I don't know much about Chicago but it "ain't no New York"...haha, and the winters are just god awful!
« on: May 01, 2008, 04:56:01 PM »
I am sure you already know this, but St. John's is in Jamaica, Queens, not Manhattan. BIG difference between the two boroughs but it is close enough to hop on the LIRR or subway.
The school has a great reputation in NY and the alumni is incredibly huge. The only downfall is that you're competing with NYU, Cornell, Columbia, Fordham and some would say even Brooklyn. If Chicago-Kent is offering lots of $$$, that might make things interesting, but otherwise, I would choose St. John's.
« on: May 01, 2008, 01:35:24 PM »
I am truly fed up with this message board. Are all of you so deeply obsessed with T14 schools that you cannot even fathom that 180+ other schools exist? Since I am the OP, re-read my second post:
"I think it's a given that the top 14 schools have ALWAYS been the top 14. I should clarify my question and ask what about the rest of the 180+ schools (granted, some of them are fairly new)? How were they "classified" by the legal community without the USN&WR?
For hypothetical purposes, lets say there were only 100 law schools 25 years ago (I have no idea, just shooting off the top of my head) and lets NOT TALK ABOUT THE T14 SCHOOLS FOR ONE MOMENT ON THIS MESSAGE BOARD (sheesh!), how did firms match up a Wisconsin versus an Illinois, or a Washington-St.Louis versus University of Texas?"
Most law students do not go to T14 schools and that was exactly my point in posting my questions. And yet, all of you just can't help but revert back to T14 talk. This website should be called "Top 14 Law Schools Discussion," or better yet, "95% of All Other Law Schools Suck Discussion."

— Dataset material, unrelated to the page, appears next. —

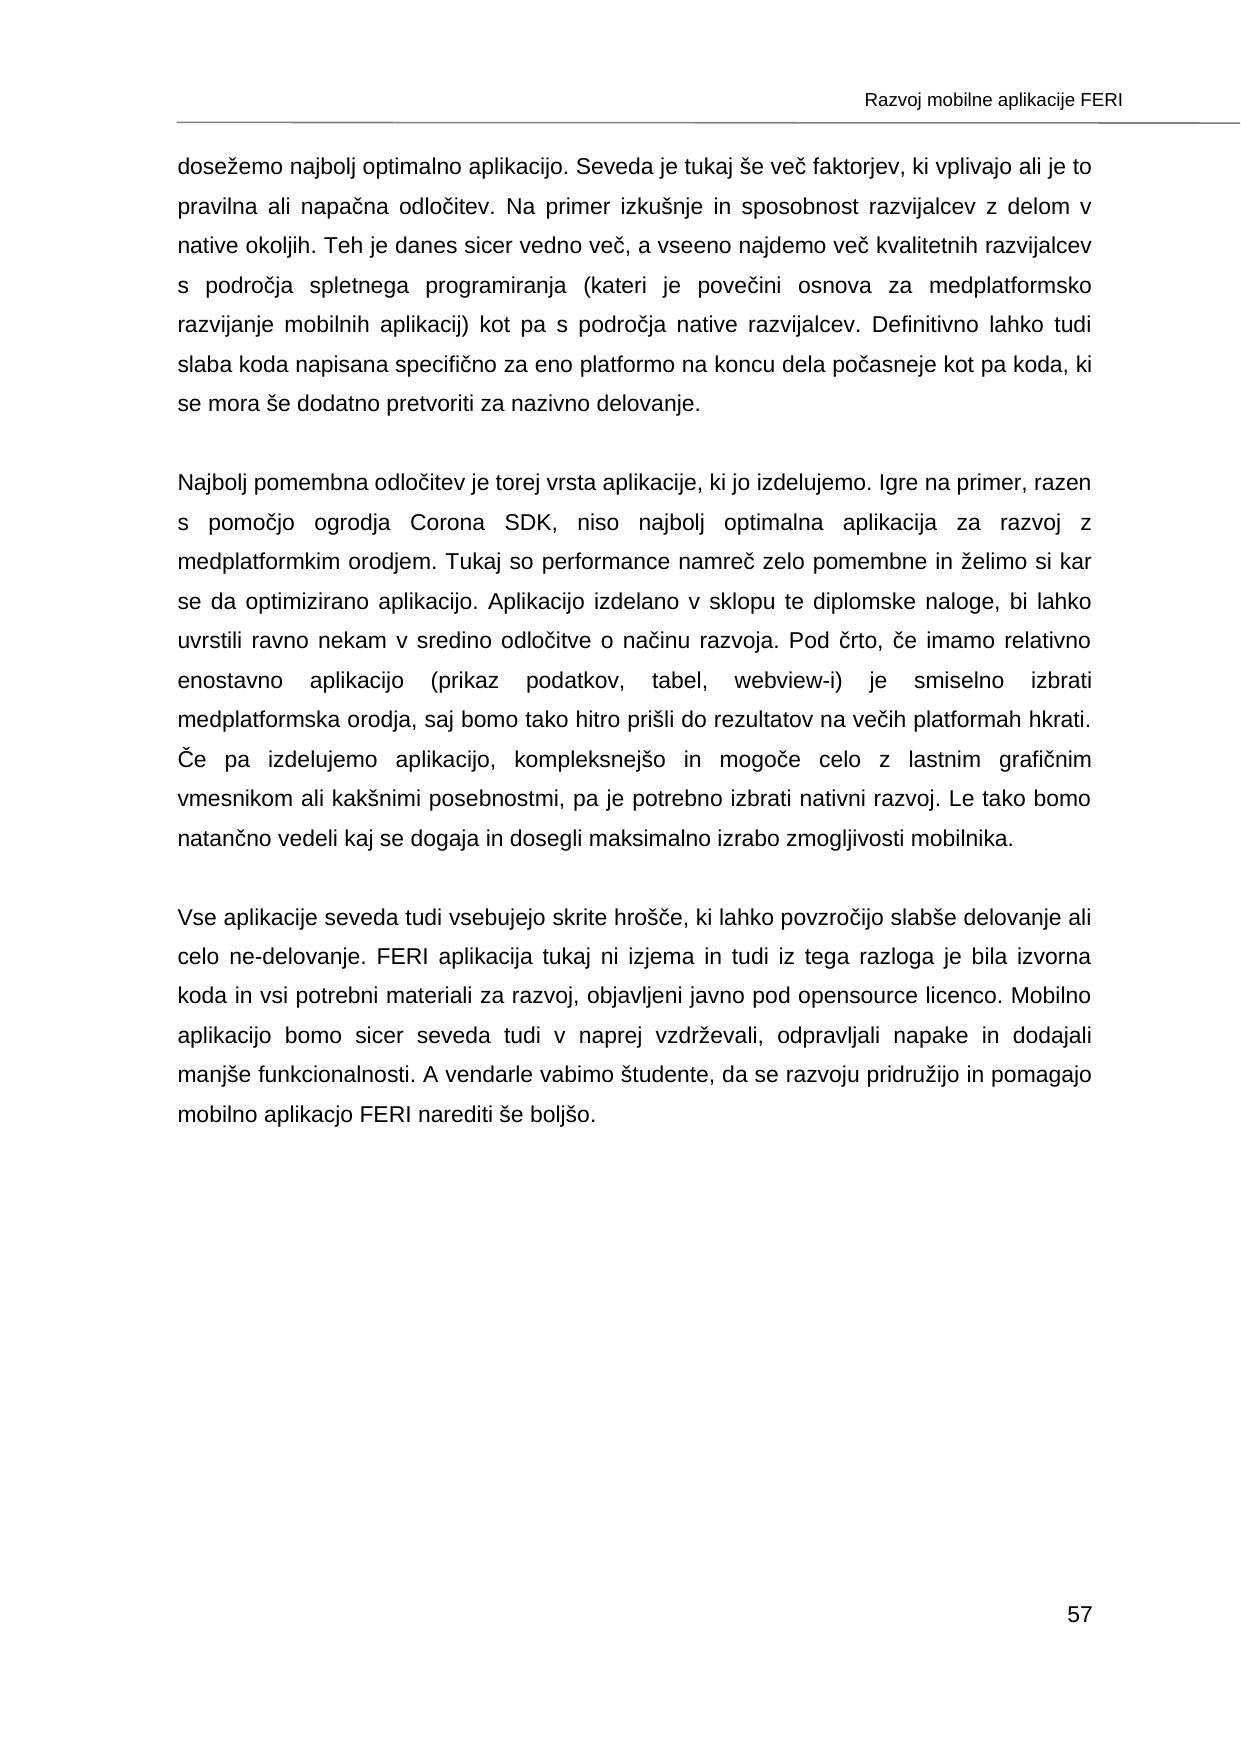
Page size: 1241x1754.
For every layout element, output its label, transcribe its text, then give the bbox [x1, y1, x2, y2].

text Vse aplikacije seveda tudi vsebujejo skrite hrošče, ki lahko povzročijo slabše delovanje ali celo ne-delovanje. FERI aplikacija tukaj ni izjema in tudi iz tega razloga je bila izvorna koda in vsi potrebni materiali za razvoj, objavljeni javno pod opensource licenco. Mobilno aplikacijo bomo sicer seveda tudi v naprej vzdrževali, odpravljali napake in dodajali manjše funkcionalnosti. A vendarle vabimo študente, da se razvoju pridružijo in pomagajo mobilno aplikacjo FERI narediti še boljšo. [177, 903, 1092, 1127]
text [177, 153, 1092, 417]
text Najbolj pomembna odločitev je torej vrsta aplikacije, ki jo izdelujemo. Igre na primer, razen s pomočjo ogrodja Corona SDK, niso najbolj optimalna aplikacija za razvoj z medplatformkim orodjem. Tukaj so performance namreč zelo pomembne in želimo si kar se da optimizirano aplikacijo. Aplikacijo izdelano v sklopu te diplomske naloge, bi lahko uvrstili ravno nekam v sredino odločitve o načinu razvoja. Pod črto, če imamo relativno enostavno aplikacijo (prikaz podatkov, tabel, webview-i) je smiselno izbrati medplatformska orodja, saj bomo tako hitro prišli do rezultatov na večih platformah hkrati. Če pa izdelujemo aplikacijo, kompleksnejšo in mogoče celo z lastnim grafičnim vmesnikom ali kakšnimi posebnostmi, pa je potrebno izbrati nativni razvoj. Le tako bomo natančno vedeli kaj se dogaja in dosegli maksimalno izrabo zmogljivosti mobilnika. [177, 469, 1092, 851]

« on: May 01, 2008, 09:47:22 AM »
It is true, I work for a Big Law firm here in DC and they even told me that if I can get into a top 25, or maybe even a top 50, I would be guaranteed a job here (since the partner here loves me from working for her for over 5 years). These people, even the partner whom I've worked for at this firm and another Big Law firm, realize that I know everything the attorneys I work for know. They realize that I can pretty much run these transactional deals on my known if I could. And yet, if I can't get into a Top 25 school, I can't get a job here. How's that for USN&WR influence? I am not so sure that would have been the case 20-25 years ago.